Dozens of Palisade residents are organizing to appeal the variance to keep what will undoubtedly be a brightly-lit gas station sign at a maximum height of 20 feet.
Palisade’s idyllic rural character and agricultural appeal are at stake. In Colorado, lots of communities with priceless vistas put strict limits on the size, shape, position and brightness of commercial signage to preserve their towns’ character and special vistas, and their town councils don’t cave on their code when asked. Think of towns like Vail, Aspen, Telluride, Eagle and other beautiful mountain communities that guard their vistas and appealing appearance like gold. Palisade should value itself the same way. It’s character and appearance should merit the same protection. Moreover, drivers going through Vail, Eagle and Aspen manage to find gas, grocery stores and restaurants in those towns without any difficulty.

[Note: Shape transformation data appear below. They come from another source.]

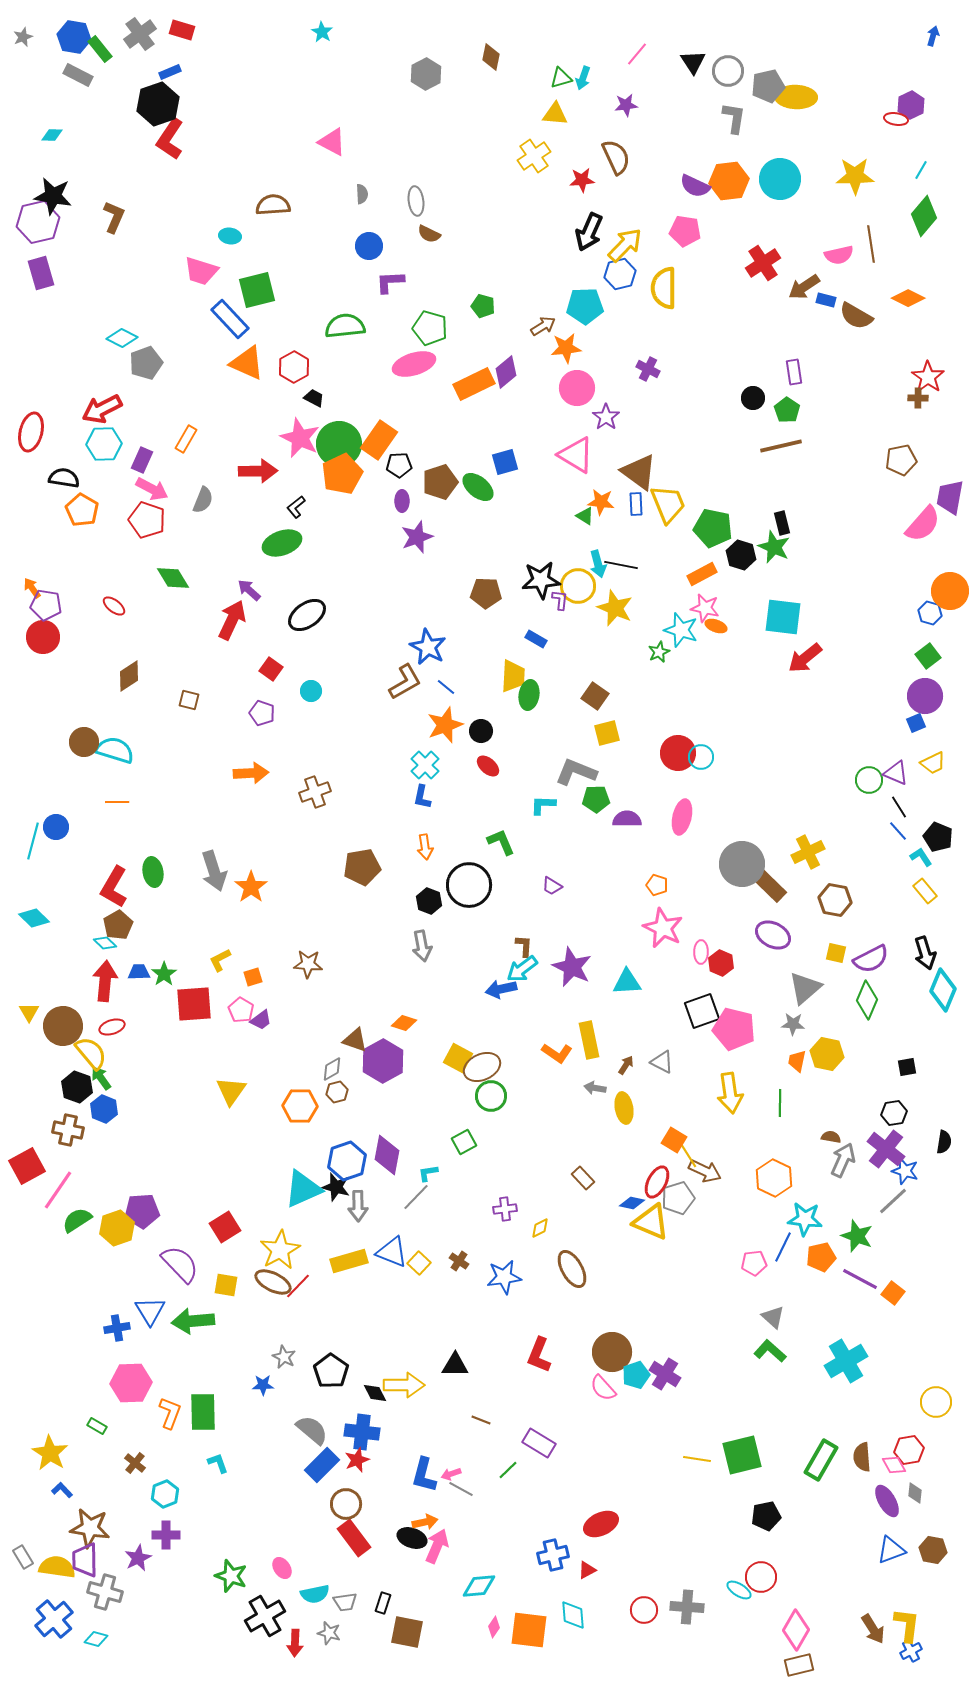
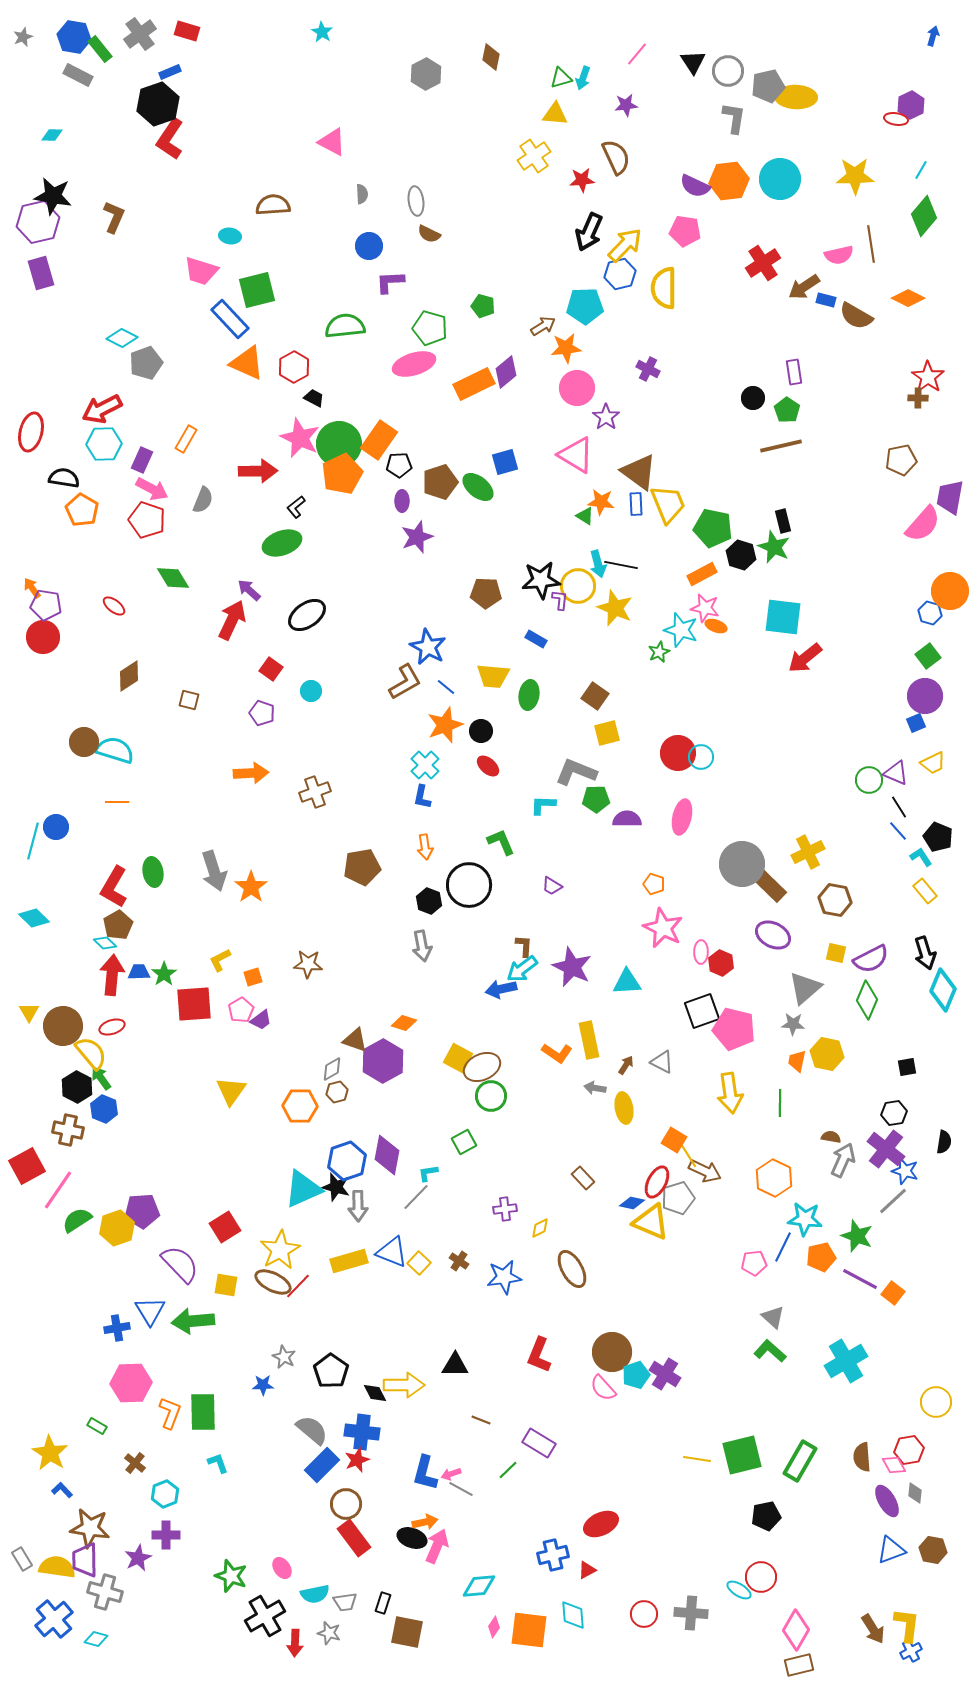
red rectangle at (182, 30): moved 5 px right, 1 px down
black rectangle at (782, 523): moved 1 px right, 2 px up
yellow trapezoid at (513, 676): moved 20 px left; rotated 92 degrees clockwise
orange pentagon at (657, 885): moved 3 px left, 1 px up
red arrow at (105, 981): moved 7 px right, 6 px up
pink pentagon at (241, 1010): rotated 10 degrees clockwise
black hexagon at (77, 1087): rotated 8 degrees clockwise
green rectangle at (821, 1460): moved 21 px left, 1 px down
blue L-shape at (424, 1475): moved 1 px right, 2 px up
gray rectangle at (23, 1557): moved 1 px left, 2 px down
gray cross at (687, 1607): moved 4 px right, 6 px down
red circle at (644, 1610): moved 4 px down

Fortunately, there’s a way to solve this problem that should keep everyone happy:
The Town of Palisade can stick to it’s guns on its 20 foot height limit on signage and Golden Gate Petroleum can build it’s gas station and still be able to pull plenty of people off I-70. Golden Gate just has to pay an annual fee of a few hundred dollars to have those big blue highway gas station signs put up on both sides of I-70 well before Palisade letting motorists know gas is available at Exit 42. Those big blue signs, called “Tourist-Oriented Directional Signage,” are put up and maintained by a private company called, Colorado Logos, Inc.,which charges an annual fee for them.
The cost of the sign is based on the typical number of cars that go by Exit 42, and the signs themselves are huge, highly reflective and can’t be missed. Anyone driving on I-70 who needs gas will already be looking for one of these signs.
Problem solved! The gas station sign will stay within the 20 foot limit, no variance is needed, Palisade keeps its character and doesn’t compromise it’s values or it’s duty to protect the community from unseemly development. Every driver on I-70 will see that gas is available at Exit 42. The annual cost of the highway signs will likely compete quite favorably with the huge expense of putting up and maintaining a big, bright 60 foot sign. Colorado Logos has a few requirements to qualify for the sign, like the gas station needs to be open 16 hours a day, serve water, have restrooms and be within three miles of the offramp, but the enterprise will probably easily fulfill all these requirements anyway.
Palisade residents can be spared a battle and the town board can be spared a bruising if it values Palisade enough to stick to it’s current, well-thought-out code and help Golden Gate pursue big highway signage instead of the towering, glowing 60-footer they think they need.
Won’t the facility itself be very brightly lit and may be visible itself for miles coming from the West? Last chance for miles.